Selected extract

• • •

Jerry Bradley • Round Rock
Jerry Bradley • Round Rock
By Terry Hanley Friday, 07 November 2008
Children at Heart Ministries President Jerry Bradley has been with the Texas Baptist Children’s Home for 18 years.
At the age of 18, Jerry T. Bradley left home without telling anyone and hopped on a train heading west. He initially planned to go to Oregon, but said he felt led to Shawnee, Okla., after seeing a television news report about a man crashing a plane into Oklahoma Baptist University.
Bradley credits that tragic plane crash with leading to his life’s calling to do Baptist childcare work. After graduating from Oklahoma Baptist University, where he met his wife, Bradley began a career as a social worker in Oklahoma.
“I started in a ground-level position,” Bradley said. “I started as a lowly social worker, straight out of school, not knowing what I was doing, and worked my way up. I have just been blessed to have worked at every level and processed through.”
Bradley is now the president of Children at Heart Ministries of Round Rock and said he likes to keep a low profile. He began working at the Texas Baptist Children’s Home 18 years ago after a search committee invited him to apply for the executive director position. In 1990, Bradley was chosen to run the organization.

• • •

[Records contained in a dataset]
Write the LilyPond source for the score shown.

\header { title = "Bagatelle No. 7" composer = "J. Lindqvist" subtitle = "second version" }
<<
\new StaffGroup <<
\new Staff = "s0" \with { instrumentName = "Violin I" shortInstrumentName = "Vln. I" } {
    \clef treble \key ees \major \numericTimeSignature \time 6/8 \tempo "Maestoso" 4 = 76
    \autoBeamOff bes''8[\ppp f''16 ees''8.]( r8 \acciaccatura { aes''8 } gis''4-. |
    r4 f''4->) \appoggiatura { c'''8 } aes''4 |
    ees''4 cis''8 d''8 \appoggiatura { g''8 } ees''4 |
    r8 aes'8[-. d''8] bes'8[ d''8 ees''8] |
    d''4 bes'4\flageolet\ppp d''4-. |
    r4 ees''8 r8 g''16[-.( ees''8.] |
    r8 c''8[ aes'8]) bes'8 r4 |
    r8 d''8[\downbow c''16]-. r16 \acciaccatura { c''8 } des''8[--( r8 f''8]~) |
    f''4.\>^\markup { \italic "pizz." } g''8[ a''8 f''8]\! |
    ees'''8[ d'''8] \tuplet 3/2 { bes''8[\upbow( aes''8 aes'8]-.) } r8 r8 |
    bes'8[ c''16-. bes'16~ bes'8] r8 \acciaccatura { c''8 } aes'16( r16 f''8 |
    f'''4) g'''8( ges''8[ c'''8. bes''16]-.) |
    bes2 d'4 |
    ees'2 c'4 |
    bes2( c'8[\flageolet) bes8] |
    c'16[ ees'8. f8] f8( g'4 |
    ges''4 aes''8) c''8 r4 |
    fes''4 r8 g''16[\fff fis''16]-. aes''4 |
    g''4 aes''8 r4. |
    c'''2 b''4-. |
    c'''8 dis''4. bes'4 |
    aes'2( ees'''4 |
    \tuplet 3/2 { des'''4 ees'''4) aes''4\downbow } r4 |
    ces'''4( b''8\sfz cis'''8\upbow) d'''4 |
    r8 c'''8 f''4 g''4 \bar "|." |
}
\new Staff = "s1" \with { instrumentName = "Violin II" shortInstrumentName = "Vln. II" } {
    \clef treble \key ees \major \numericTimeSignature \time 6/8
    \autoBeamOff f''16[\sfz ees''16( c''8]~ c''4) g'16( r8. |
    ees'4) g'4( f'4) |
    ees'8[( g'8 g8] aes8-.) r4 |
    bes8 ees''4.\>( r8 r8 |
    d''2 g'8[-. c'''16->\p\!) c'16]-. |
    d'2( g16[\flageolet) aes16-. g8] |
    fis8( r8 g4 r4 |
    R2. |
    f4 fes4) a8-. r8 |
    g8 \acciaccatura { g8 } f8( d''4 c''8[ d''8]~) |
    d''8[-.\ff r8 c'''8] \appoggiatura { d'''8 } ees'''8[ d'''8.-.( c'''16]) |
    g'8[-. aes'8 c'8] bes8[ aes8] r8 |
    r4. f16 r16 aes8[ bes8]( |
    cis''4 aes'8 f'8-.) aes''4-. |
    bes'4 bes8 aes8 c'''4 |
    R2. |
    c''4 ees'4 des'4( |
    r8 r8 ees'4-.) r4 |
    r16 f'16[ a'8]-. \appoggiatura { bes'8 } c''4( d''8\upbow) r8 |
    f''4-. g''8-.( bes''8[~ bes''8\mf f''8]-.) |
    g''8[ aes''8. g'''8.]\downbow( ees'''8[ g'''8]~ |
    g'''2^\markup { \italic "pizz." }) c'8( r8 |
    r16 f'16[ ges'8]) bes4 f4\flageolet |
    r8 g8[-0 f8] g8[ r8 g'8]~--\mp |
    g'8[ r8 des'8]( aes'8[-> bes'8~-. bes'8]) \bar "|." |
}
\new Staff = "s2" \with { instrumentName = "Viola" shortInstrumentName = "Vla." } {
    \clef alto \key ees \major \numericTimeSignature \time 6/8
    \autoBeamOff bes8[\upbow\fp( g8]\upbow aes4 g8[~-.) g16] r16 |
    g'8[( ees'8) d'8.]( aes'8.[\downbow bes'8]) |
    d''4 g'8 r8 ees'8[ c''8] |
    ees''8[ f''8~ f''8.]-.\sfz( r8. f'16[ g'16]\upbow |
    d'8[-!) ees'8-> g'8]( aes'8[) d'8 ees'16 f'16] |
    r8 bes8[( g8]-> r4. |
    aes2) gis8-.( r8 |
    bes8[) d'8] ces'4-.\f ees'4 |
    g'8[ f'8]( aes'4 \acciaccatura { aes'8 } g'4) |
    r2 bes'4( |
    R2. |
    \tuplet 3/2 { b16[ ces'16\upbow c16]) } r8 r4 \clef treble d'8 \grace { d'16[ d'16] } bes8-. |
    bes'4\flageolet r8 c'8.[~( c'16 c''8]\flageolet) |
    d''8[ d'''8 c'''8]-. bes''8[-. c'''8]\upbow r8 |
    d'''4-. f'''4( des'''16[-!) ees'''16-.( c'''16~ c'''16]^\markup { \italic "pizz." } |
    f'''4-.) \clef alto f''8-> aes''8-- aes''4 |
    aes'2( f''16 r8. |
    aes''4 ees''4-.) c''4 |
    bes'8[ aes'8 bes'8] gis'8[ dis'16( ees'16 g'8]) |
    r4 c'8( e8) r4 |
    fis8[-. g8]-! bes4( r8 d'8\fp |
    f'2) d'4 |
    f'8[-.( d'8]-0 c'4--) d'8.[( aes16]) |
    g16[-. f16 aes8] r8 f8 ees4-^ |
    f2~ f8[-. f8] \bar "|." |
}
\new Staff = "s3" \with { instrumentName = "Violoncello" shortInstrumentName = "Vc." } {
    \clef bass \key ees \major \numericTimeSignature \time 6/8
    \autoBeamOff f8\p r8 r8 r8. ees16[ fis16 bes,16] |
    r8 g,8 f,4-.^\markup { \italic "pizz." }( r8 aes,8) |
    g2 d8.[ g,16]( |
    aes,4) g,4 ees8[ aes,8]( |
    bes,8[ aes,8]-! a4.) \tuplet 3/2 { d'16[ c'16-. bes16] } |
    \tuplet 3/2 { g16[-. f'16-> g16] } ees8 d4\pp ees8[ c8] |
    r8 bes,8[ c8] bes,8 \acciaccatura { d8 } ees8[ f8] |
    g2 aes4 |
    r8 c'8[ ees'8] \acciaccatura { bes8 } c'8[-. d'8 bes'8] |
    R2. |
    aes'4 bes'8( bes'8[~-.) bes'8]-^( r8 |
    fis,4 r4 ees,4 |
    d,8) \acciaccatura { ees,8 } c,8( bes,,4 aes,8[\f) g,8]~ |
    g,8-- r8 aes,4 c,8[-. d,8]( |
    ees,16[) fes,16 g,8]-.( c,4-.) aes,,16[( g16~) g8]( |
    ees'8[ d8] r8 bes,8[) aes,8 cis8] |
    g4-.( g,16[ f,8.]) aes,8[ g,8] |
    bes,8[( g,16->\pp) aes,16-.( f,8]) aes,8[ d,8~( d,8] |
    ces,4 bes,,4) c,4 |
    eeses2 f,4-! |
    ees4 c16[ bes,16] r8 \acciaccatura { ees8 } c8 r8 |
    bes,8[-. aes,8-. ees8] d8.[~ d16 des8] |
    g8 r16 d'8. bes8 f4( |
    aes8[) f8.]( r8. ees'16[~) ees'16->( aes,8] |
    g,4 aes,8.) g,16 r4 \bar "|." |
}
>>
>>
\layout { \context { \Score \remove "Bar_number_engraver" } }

• • •

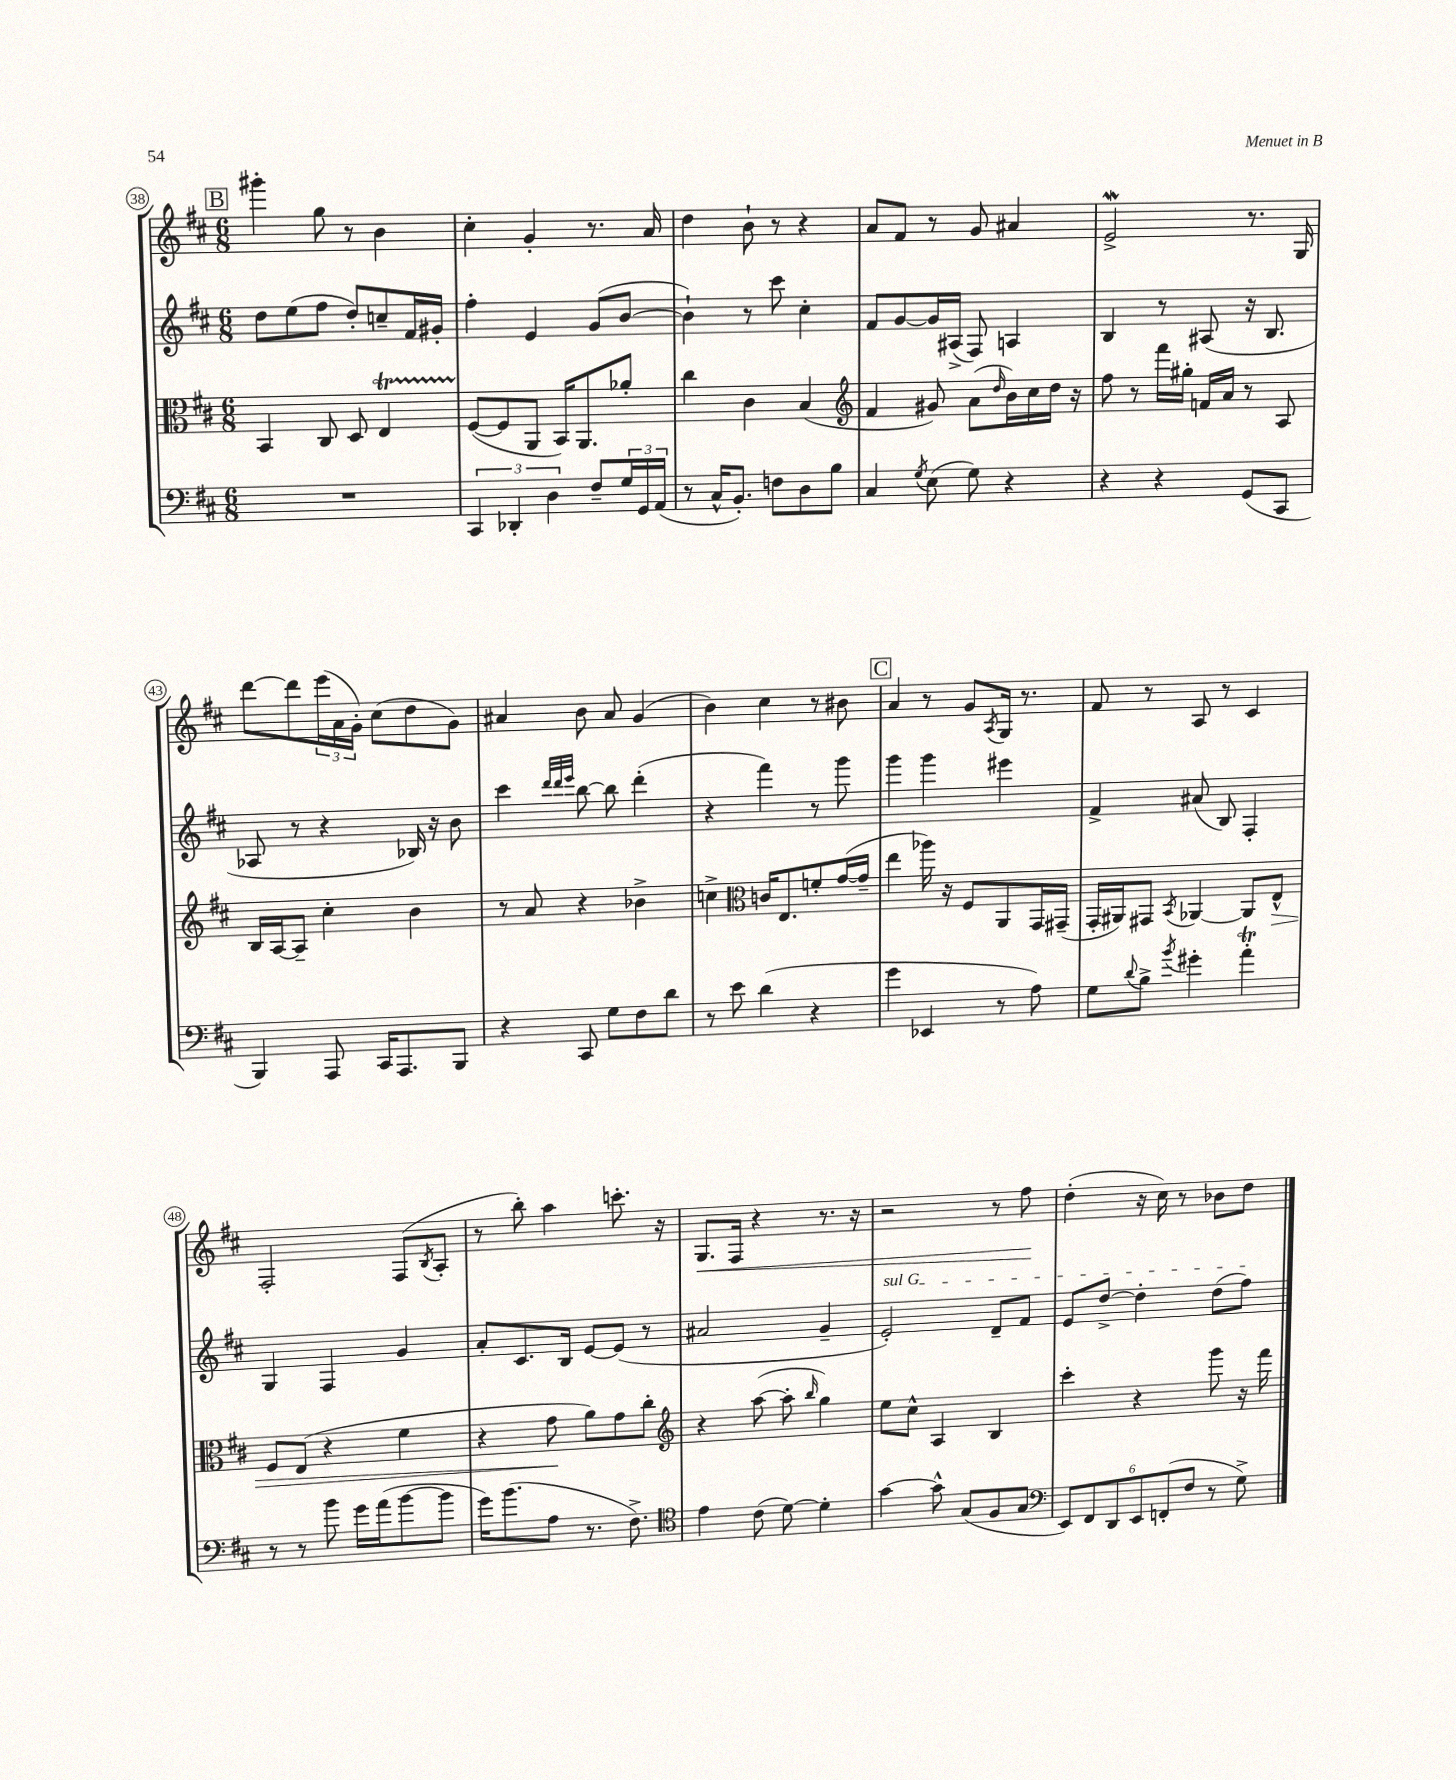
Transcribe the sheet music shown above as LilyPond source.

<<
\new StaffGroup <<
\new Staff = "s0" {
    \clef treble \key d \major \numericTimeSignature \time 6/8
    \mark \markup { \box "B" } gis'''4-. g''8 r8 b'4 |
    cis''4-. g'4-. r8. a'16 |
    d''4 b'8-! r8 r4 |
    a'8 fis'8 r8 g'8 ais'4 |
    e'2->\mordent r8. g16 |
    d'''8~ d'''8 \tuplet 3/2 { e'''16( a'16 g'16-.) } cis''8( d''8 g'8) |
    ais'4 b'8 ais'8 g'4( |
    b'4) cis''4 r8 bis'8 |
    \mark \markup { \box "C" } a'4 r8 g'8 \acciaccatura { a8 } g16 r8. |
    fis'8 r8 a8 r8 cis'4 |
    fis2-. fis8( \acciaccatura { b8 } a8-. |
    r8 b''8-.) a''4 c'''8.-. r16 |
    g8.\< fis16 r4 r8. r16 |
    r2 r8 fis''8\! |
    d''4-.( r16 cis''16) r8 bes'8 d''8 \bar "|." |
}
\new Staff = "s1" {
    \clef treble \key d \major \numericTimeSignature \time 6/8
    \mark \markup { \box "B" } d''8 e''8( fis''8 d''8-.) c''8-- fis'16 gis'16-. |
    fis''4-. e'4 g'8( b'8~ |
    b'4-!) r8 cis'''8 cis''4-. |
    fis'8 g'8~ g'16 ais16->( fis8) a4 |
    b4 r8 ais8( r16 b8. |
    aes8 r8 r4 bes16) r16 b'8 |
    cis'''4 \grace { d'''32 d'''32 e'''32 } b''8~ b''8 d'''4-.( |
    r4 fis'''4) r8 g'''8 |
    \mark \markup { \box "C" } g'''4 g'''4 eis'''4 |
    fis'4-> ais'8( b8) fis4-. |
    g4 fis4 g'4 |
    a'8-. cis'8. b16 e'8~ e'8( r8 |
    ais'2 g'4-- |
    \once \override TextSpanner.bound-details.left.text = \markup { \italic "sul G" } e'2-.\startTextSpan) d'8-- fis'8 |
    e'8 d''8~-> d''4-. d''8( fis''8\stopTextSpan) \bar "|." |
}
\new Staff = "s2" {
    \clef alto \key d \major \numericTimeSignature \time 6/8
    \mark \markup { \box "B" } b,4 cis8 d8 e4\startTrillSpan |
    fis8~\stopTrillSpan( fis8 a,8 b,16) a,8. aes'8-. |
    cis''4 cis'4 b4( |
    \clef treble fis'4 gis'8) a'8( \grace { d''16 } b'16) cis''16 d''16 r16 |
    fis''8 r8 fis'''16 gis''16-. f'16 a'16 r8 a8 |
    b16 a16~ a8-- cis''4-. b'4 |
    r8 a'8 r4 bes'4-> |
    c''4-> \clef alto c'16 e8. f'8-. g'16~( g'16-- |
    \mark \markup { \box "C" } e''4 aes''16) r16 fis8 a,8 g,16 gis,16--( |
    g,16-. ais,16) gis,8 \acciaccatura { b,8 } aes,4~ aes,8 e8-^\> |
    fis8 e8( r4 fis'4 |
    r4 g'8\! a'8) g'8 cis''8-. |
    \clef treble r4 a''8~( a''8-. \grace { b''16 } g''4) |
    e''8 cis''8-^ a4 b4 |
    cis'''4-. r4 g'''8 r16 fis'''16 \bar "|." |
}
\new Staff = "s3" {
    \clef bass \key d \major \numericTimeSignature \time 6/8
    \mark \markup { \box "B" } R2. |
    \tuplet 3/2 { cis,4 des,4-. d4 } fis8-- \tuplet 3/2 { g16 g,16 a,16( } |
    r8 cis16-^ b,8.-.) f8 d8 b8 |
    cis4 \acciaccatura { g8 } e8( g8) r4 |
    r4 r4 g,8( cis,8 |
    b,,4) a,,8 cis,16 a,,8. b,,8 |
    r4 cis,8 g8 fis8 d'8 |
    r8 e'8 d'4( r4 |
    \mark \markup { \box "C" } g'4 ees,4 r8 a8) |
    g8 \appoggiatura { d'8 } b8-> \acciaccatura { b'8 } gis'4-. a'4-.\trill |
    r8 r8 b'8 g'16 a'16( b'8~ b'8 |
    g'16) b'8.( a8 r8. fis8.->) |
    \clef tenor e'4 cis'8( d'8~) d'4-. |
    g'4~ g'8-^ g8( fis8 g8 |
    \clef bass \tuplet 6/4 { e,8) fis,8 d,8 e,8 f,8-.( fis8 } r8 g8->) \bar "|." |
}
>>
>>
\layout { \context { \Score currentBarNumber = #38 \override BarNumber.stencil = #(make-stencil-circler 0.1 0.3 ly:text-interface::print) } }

• • •

Objective 1
List every organization named in the profile of Jerry Bradley.
Objective 2
For each statement, say whether the profile of Jerry Bradley supports it, and quote the words that decide it: (a) Bradley first intended to travel to Oregon. (b) Bradley met his wife while working as a social worker in Oklahoma. (c) Bradley was chosen to run the organization in 1990.
The dataset lines play no part in this work.

Correct result 1
- Children at Heart Ministries (of Round Rock)
- Texas Baptist Children's Home
- Oklahoma Baptist University

Correct result 2
(a) Yes: "He initially planned to go to Oregon"
(b) No: "After graduating from Oklahoma Baptist University, where he met his wife"
(c) Yes: "In 1990, Bradley was chosen to run the organization."